Records excerpted from a collection
--
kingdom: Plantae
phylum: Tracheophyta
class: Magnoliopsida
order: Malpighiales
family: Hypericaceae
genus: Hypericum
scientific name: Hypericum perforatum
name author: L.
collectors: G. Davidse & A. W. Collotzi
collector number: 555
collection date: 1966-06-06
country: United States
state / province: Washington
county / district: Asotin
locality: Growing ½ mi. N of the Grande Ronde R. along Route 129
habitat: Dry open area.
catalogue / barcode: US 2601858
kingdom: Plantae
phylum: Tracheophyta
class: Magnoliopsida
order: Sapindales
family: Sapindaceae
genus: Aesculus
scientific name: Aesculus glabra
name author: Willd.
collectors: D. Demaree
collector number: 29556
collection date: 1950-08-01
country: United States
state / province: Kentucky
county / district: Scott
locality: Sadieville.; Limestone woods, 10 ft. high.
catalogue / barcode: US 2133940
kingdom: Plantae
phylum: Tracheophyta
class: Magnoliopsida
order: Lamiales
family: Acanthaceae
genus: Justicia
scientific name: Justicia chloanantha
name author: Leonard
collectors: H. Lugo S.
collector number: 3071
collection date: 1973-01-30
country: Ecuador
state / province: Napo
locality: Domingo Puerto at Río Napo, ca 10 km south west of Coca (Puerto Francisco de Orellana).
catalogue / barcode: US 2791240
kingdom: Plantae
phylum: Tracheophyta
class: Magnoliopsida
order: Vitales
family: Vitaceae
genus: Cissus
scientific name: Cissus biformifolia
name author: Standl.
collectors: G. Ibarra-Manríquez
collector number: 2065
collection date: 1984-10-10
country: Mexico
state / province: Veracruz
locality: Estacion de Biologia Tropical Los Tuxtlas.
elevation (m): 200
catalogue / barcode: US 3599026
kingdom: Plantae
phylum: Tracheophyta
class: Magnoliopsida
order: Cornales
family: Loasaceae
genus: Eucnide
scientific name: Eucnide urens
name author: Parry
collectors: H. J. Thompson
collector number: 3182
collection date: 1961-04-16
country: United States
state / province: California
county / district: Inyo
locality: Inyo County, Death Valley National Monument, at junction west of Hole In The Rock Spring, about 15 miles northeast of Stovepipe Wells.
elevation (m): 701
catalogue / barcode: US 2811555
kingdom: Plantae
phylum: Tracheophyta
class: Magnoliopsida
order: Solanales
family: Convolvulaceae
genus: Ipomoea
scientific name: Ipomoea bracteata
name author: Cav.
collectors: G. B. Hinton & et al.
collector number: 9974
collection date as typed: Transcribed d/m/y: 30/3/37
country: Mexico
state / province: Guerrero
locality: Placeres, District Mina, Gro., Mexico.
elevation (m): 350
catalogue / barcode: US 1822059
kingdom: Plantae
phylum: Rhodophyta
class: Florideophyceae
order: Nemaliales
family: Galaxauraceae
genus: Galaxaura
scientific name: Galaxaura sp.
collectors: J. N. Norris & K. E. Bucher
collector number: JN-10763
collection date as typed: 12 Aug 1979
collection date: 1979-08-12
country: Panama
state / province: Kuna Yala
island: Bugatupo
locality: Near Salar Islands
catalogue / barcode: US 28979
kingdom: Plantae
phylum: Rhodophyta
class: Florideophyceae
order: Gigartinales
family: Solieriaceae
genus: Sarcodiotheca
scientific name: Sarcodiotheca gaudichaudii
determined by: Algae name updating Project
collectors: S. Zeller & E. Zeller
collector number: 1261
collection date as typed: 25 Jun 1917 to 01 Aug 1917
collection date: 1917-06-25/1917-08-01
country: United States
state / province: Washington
--
• _Written exercise_
Please output every line of the rows above as a Markdown table with two columns, Number and Record line, numbering the lines in order and leaving out any blank lines.

• _Output below_
| Number | Record line |
|---|---|
| 1 | kingdom: Plantae |
| 2 | phylum: Tracheophyta |
| 3 | class: Magnoliopsida |
| 4 | order: Malpighiales |
| 5 | family: Hypericaceae |
| 6 | genus: Hypericum |
| 7 | scientific name: Hypericum perforatum |
| 8 | name author: L. |
| 9 | collectors: G. Davidse & A. W. Collotzi |
| 10 | collector number: 555 |
| 11 | collection date: 1966-06-06 |
| 12 | country: United States |
| 13 | state / province: Washington |
| 14 | county / district: Asotin |
| 15 | locality: Growing ½ mi. N of the Grande Ronde R. along Route 129 |
| 16 | habitat: Dry open area. |
| 17 | catalogue / barcode: US 2601858 |
| 18 | kingdom: Plantae |
| 19 | phylum: Tracheophyta |
| 20 | class: Magnoliopsida |
| 21 | order: Sapindales |
| 22 | family: Sapindaceae |
| 23 | genus: Aesculus |
| 24 | scientific name: Aesculus glabra |
| 25 | name author: Willd. |
| 26 | collectors: D. Demaree |
| 27 | collector number: 29556 |
| 28 | collection date: 1950-08-01 |
| 29 | country: United States |
| 30 | state / province: Kentucky |
| 31 | county / district: Scott |
| 32 | locality: Sadieville.; Limestone woods, 10 ft. high. |
| 33 | catalogue / barcode: US 2133940 |
| 34 | kingdom: Plantae |
| 35 | phylum: Tracheophyta |
| 36 | class: Magnoliopsida |
| 37 | order: Lamiales |
| 38 | family: Acanthaceae |
| 39 | genus: Justicia |
| 40 | scientific name: Justicia chloanantha |
| 41 | name author: Leonard |
| 42 | collectors: H. Lugo S. |
| 43 | collector number: 3071 |
| 44 | collection date: 1973-01-30 |
| 45 | country: Ecuador |
| 46 | state / province: Napo |
| 47 | locality: Domingo Puerto at Río Napo, ca 10 km south west of Coca (Puerto Francisco de Orellana). |
| 48 | catalogue / barcode: US 2791240 |
| 49 | kingdom: Plantae |
| 50 | phylum: Tracheophyta |
| 51 | class: Magnoliopsida |
| 52 | order: Vitales |
| 53 | family: Vitaceae |
| 54 | genus: Cissus |
| 55 | scientific name: Cissus biformifolia |
| 56 | name author: Standl. |
| 57 | collectors: G. Ibarra-Manríquez |
| 58 | collector number: 2065 |
| 59 | collection date: 1984-10-10 |
| 60 | country: Mexico |
| 61 | state / province: Veracruz |
| 62 | locality: Estacion de Biologia Tropical Los Tuxtlas. |
| 63 | elevation (m): 200 |
| 64 | catalogue / barcode: US 3599026 |
| 65 | kingdom: Plantae |
| 66 | phylum: Tracheophyta |
| 67 | class: Magnoliopsida |
| 68 | order: Cornales |
| 69 | family: Loasaceae |
| 70 | genus: Eucnide |
| 71 | scientific name: Eucnide urens |
| 72 | name author: Parry |
| 73 | collectors: H. J. Thompson |
| 74 | collector number: 3182 |
| 75 | collection date: 1961-04-16 |
| 76 | country: United States |
| 77 | state / province: California |
| 78 | county / district: Inyo |
| 79 | locality: Inyo County, Death Valley National Monument, at junction west of Hole In The Rock Spring, about 15 miles northeast of Stovepipe Wells. |
| 80 | elevation (m): 701 |
| 81 | catalogue / barcode: US 2811555 |
| 82 | kingdom: Plantae |
| 83 | phylum: Tracheophyta |
| 84 | class: Magnoliopsida |
| 85 | order: Solanales |
| 86 | family: Convolvulaceae |
| 87 | genus: Ipomoea |
| 88 | scientific name: Ipomoea bracteata |
| 89 | name author: Cav. |
| 90 | collectors: G. B. Hinton & et al. |
| 91 | collector number: 9974 |
| 92 | collection date as typed: Transcribed d/m/y: 30/3/37 |
| 93 | country: Mexico |
| 94 | state / province: Guerrero |
| 95 | locality: Placeres, District Mina, Gro., Mexico. |
| 96 | elevation (m): 350 |
| 97 | catalogue / barcode: US 1822059 |
| 98 | kingdom: Plantae |
| 99 | phylum: Rhodophyta |
| 100 | class: Florideophyceae |
| 101 | order: Nemaliales |
| 102 | family: Galaxauraceae |
| 103 | genus: Galaxaura |
| 104 | scientific name: Galaxaura sp. |
| 105 | collectors: J. N. Norris & K. E. Bucher |
| 106 | collector number: JN-10763 |
| 107 | collection date as typed: 12 Aug 1979 |
| 108 | collection date: 1979-08-12 |
| 109 | country: Panama |
| 110 | state / province: Kuna Yala |
| 111 | island: Bugatupo |
| 112 | locality: Near Salar Islands |
| 113 | catalogue / barcode: US 28979 |
| 114 | kingdom: Plantae |
| 115 | phylum: Rhodophyta |
| 116 | class: Florideophyceae |
| 117 | order: Gigartinales |
| 118 | family: Solieriaceae |
| 119 | genus: Sarcodiotheca |
| 120 | scientific name: Sarcodiotheca gaudichaudii |
| 121 | determined by: Algae name updating Project |
| 122 | collectors: S. Zeller & E. Zeller |
| 123 | collector number: 1261 |
| 124 | collection date as typed: 25 Jun 1917 to 01 Aug 1917 |
| 125 | collection date: 1917-06-25/1917-08-01 |
| 126 | country: United States |
| 127 | state / province: Washington |